::: INFORMATION SUPPLIED :::
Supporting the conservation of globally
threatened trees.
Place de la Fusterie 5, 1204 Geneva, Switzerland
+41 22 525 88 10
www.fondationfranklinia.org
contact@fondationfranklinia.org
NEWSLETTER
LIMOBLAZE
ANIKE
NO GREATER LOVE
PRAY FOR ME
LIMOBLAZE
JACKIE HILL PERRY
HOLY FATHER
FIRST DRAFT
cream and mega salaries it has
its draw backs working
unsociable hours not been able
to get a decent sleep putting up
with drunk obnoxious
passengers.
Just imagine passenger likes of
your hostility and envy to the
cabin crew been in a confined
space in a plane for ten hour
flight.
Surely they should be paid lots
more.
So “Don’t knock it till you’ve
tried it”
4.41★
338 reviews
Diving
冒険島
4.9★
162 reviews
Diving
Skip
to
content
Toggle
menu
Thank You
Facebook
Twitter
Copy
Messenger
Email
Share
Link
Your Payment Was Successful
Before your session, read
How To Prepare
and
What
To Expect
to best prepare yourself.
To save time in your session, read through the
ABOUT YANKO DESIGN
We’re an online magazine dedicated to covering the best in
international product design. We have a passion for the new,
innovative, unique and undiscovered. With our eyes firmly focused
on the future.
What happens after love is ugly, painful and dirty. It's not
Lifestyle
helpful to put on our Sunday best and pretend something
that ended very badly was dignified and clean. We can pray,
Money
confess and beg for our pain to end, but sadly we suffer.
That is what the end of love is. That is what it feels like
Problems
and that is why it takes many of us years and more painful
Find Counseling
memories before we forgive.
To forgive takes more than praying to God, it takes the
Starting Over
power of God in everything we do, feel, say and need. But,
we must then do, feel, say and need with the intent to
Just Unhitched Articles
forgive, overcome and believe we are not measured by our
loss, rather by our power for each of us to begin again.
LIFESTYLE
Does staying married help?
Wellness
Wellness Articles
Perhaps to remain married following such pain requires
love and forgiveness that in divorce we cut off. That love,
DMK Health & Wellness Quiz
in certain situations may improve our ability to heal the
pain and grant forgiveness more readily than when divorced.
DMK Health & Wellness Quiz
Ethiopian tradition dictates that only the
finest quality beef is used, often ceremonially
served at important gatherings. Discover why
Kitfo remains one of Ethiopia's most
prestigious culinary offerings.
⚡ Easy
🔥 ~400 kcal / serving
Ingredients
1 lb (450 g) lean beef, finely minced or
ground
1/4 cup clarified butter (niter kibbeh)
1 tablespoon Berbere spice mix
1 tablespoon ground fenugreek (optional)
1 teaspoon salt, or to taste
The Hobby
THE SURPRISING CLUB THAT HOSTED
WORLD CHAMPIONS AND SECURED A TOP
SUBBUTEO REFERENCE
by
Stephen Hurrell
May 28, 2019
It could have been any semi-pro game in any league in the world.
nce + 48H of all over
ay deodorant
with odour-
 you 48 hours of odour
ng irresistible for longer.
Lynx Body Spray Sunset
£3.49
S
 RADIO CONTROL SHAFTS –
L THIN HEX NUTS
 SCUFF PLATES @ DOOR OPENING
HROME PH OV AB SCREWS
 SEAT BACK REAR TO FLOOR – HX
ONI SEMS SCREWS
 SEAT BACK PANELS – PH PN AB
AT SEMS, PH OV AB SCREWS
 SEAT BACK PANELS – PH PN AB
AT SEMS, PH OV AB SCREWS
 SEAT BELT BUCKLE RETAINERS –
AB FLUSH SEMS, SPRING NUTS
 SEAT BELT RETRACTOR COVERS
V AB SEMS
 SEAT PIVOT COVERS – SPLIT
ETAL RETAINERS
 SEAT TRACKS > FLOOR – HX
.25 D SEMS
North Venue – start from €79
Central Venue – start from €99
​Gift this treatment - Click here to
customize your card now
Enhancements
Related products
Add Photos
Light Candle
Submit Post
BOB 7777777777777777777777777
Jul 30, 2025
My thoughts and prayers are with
:::
::: INFORMATION SUPPLIED :::
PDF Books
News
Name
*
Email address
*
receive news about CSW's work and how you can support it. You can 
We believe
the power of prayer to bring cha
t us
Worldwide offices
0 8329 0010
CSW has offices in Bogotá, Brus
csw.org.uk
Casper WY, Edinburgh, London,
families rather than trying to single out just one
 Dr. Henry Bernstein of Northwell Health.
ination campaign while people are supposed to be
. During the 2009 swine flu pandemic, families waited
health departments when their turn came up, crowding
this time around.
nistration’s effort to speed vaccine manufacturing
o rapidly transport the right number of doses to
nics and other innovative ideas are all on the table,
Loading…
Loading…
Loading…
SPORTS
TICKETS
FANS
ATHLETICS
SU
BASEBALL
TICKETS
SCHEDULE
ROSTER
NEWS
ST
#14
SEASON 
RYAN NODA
:::
# ASSIGNMENT:
Could you reproduce, word for word, the lines starting at the one containing "Supporting the conservation of globally" and ending at the one containing "cabin crew been in a confined"?

# ANSWER SECTION:
Supporting the conservation of globally
threatened trees.
Place de la Fusterie 5, 1204 Geneva, Switzerland
+41 22 525 88 10
www.fondationfranklinia.org
contact@fondationfranklinia.org
NEWSLETTER
LIMOBLAZE
ANIKE
NO GREATER LOVE
PRAY FOR ME
LIMOBLAZE
JACKIE HILL PERRY
HOLY FATHER
FIRST DRAFT
cream and mega salaries it has
its draw backs working
unsociable hours not been able
to get a decent sleep putting up
with drunk obnoxious
passengers.
Just imagine passenger likes of
your hostility and envy to the
cabin crew been in a confined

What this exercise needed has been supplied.